Tu vois, moi j'ai pas choisi d'être con.
C'est un peu l'inconvénient de pas choisir sa naissance. Ses chromosomes surtout. Une espèce de contrecoup de l'évolution, qu'on avait sans doute pas vu venir tant qu'on crevait tous à 23 piges et qu'on parlait avec ses poings et des petits cris simiesques. Et puis petit à petit, on s'est rendu compte de l'arnaque. A mesure qu'on a commencé à jacter, on a bien vu que pour certains y'avait un truc qui clochait. Des types qui se servaient moins bien du tas de gras électrisé dans leur caboche. D'autres qui visiblement avaient assez de place là-haut pour ranger quelques meubles et accueillir un locataire.

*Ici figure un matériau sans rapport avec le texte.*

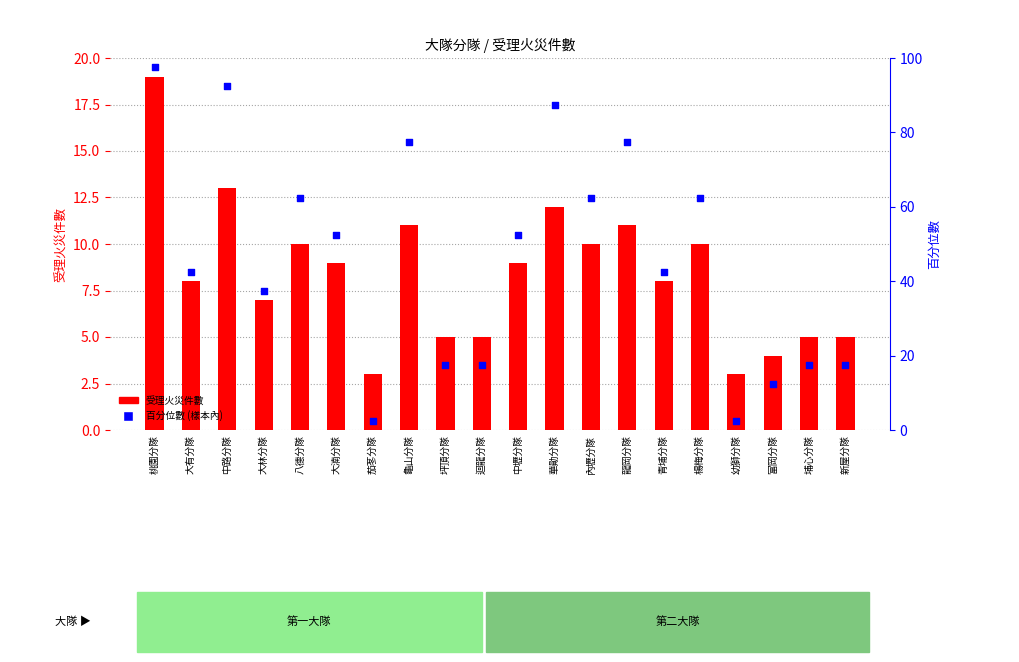

Which series contains the lowest Y value?

百分位數 (樣本內)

Mais c'était trop tard, la tare était installée. Transmise.
Résultat, maintenant ça tombe sur des gamins qu'ont rien demandé, et voilà. Irréversible, la malédiction.

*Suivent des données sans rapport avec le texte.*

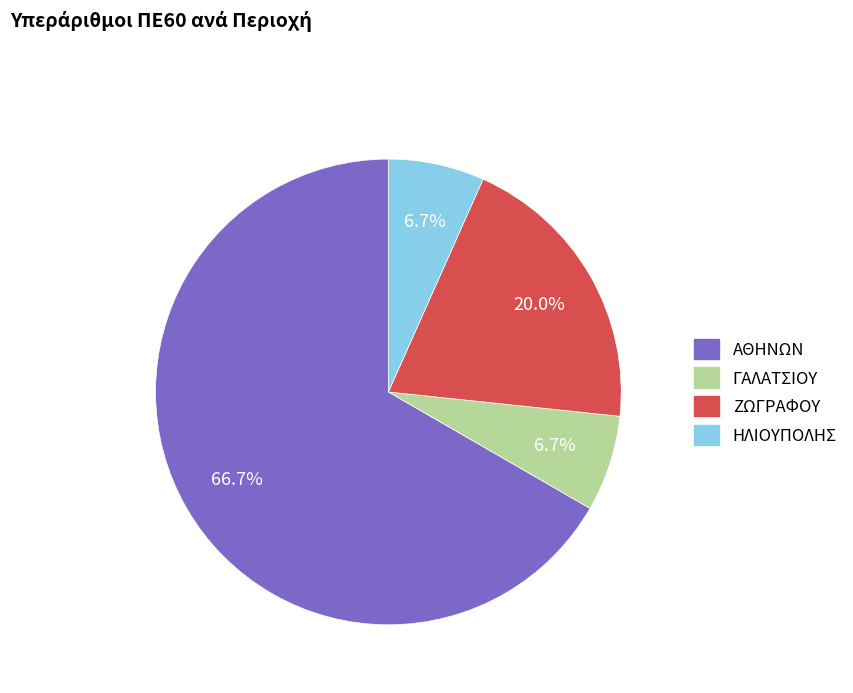

Approximately how many times larger is the value at ΗΛΙΟΥΠΟΛΗΣ compared to ΓΑΛΑΤΣΙΟΥ?

1.0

Le premier symptôme, je crois, c'est de penser que c'est les autres les cons.
On a tous commencé comme des jeunes cons, et je te dis on parce qu'on va pas se mentir, je suis irrémédiablement ancré dans le troupeau. On a tous commencé, je disais, en se disant que c'est les vieux les spécimens altérés. Les acariâtres, les aigris, les crâmés, les décalés, tous les vieux croulants qui réfléchissent comme au siècle dernier. Nous, on nous la fait pas !
Le problème c'est que pas un symptôme lié à l'âge. Je m'en suis aperçu en me faisant traiter de petit con par des ancêtres rougeauds carburant aux petits jaunes.
Alors moi, en bon con naïf, je me questionne.
Parce que tu vois, ça fait des années que je me pratique, et je commence à me connaître. Mais voilà que j'apprends que la connerie c'est individuel. Y'en a autant de types que de cons !
Moi, je me considère comme un amateur. Un débutant, un joueur de CFA. Y'en a par contre qui semblent en avoir fait leur métier. Quand je les vois, je me sens tout petit, tout contrit. Comme si à mon petit niveau, je faisais honte à la profession.
A moins que ce soit juste une question de pratique ?
En tout cas, ça semble foutrement irréversible.
Je le sens bien que ça s'arrange pas avec l'âge. L'écho qui résonne là-haut, les gens qui me demandent si on m'a pas bercé un peu près du mur quand j'étais gamin (pour information, si, mais j'avais 12 ans et je présentais déjà les symptômes), tout ça ça reste, peu importe que je glisse du jeune con au vieux con, je trouve toujours plus con que moi.
Le problème, c'est que le con, c'est pas le gars le plus finaud en termes de jugement. Du coup, qu'est-ce qui me dit que c'est pas moi le seul con de l'univers ?
Je doute, donc je pense, donc j'ai mal à la tête. C'est pas fait pour moi, toutes ces conneries.
Et puis, quand j'écoute Tonton Georges chanter, bizarrement, j'me sens un peu moins con, et un peu moins seul.
Tant pis, quitte à être con, je serai un con heureux.